• [Document passage]

——————

I don't blame ya lamatiol for recursion the 2 gotos are fac or fib lol

flat gazelle
#

there is also the much cooler fib version which uses the halving formula, but I do not have that one memorized.

unkempt rock
flat gazelle
#

It should be pretty easy to derive from the matrix power method

unkempt rock
#

I have a slightly weird question - not intended to be abrasive

#

Given the 5min conversation we just had, I've determined you all are smart. I spent the last few months scouring programming languages to help me out at work, and really ended up pivoting pretty far away from Python. What draws you in to using python?

flat gazelle
#

I don't ever have to drop a project because there is no library for what I want to do.

#

that really annoyed me about nim

unkempt rock
#

oh yea nim is super young

flat gazelle
#

isn't nim like, pretty old

unkempt rock
#

if it is old, it feels new

flat gazelle
#

nim is 2008

unkempt rock
#

wow thats pretty old!

flat gazelle
#

and I don't have to wait 10s for every code change, that really annoyed me about java, even with hotspwapping

unkempt rock
#

yea Java has slow compile times. I've had scala projects take 20min to compile on a good day

flat gazelle
#

every compiled language has slow compiles, except like... C in debug mode and even then only on a small project

unkempt rock
#

yea Go has really fast compile times, but it's end performance isn't amazing, and the language itself is very lean.

flat gazelle
#

hmm, never tried Go

unkempt rock
#

honestly, it's sugar is pretty meh, I like Rust a lot more. But - Rust can be slow to compile for large projects

#

If I'm doing mathy stuff I find myself using Julia, if I'm doing systems stuff C++(but now learning Rust still super new to it though)

flat gazelle
#

yeah, I can agree with that. Another thing I like in python is that things focus on being simple, unlike something like Rust. I know there is merit to the complexity in rust, but it doesn't make it any less complex. I would prefer a static type system though, but I don't think there is a simple type system which is useful and doesn't get in your way.

swift imp
#

Can you guys think up a good overloading using for @

grave jolt
#

salt-die's email class

unkempt rock
grave jolt
#

ye, I can't imagine a total beginner to programming starting with Rust or Haskell

flat gazelle
#

matrix multiplication, function composition are two main ones I can think of for @

unkempt rock
swift imp
#

a non standard one lol

shy saddle
#

hello there cupcake

swift imp
#

So the email class is def interesting

unkempt rock
shy saddle
#

;)

——————

• [Data extract]
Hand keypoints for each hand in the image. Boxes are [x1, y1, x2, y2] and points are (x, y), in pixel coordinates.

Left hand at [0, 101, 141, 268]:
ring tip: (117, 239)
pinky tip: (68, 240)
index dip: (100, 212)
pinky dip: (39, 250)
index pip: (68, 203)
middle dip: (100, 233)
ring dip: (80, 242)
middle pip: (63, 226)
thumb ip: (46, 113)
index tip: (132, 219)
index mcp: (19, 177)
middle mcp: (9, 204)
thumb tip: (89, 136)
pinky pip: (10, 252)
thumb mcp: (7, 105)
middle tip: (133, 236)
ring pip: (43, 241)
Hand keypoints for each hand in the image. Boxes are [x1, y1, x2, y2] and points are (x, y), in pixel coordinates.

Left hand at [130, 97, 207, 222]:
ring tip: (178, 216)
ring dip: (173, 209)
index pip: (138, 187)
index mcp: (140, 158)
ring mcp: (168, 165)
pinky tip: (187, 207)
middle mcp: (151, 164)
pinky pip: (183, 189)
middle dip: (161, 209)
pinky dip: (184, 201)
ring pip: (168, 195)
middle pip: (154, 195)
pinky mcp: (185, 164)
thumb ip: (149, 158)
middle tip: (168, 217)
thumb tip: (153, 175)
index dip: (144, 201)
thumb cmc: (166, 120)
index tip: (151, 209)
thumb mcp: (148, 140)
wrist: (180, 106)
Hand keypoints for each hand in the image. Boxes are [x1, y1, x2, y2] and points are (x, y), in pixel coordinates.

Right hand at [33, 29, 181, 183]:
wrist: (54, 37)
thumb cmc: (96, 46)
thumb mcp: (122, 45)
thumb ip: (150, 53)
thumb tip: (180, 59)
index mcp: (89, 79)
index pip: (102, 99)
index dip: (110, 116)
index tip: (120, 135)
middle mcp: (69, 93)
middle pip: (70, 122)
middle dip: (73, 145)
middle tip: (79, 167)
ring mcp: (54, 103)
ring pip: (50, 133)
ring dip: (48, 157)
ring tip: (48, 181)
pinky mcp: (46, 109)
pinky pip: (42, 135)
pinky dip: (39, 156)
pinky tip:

——————

• [Tasks to perform]
1. Decide whether each statement below agrees with the chat about programming languages. For each, answer yes or no and quote the words from the chat that settle it. (a) Nim dates from 2008. (b) Go is described as having slow compile times. (c) A participant mentions Scala projects taking 20 minutes to compile.
2. In the chat about programming languages, which two uses are suggested for overloading the @ operator?

• [Answers]
1.
(a) Yes: "nim is 2008"
(b) No: "yea Go has really fast compile times"
(c) Yes: "I've had scala projects take 20min to compile on a good day"

2. Matrix multiplication and function composition.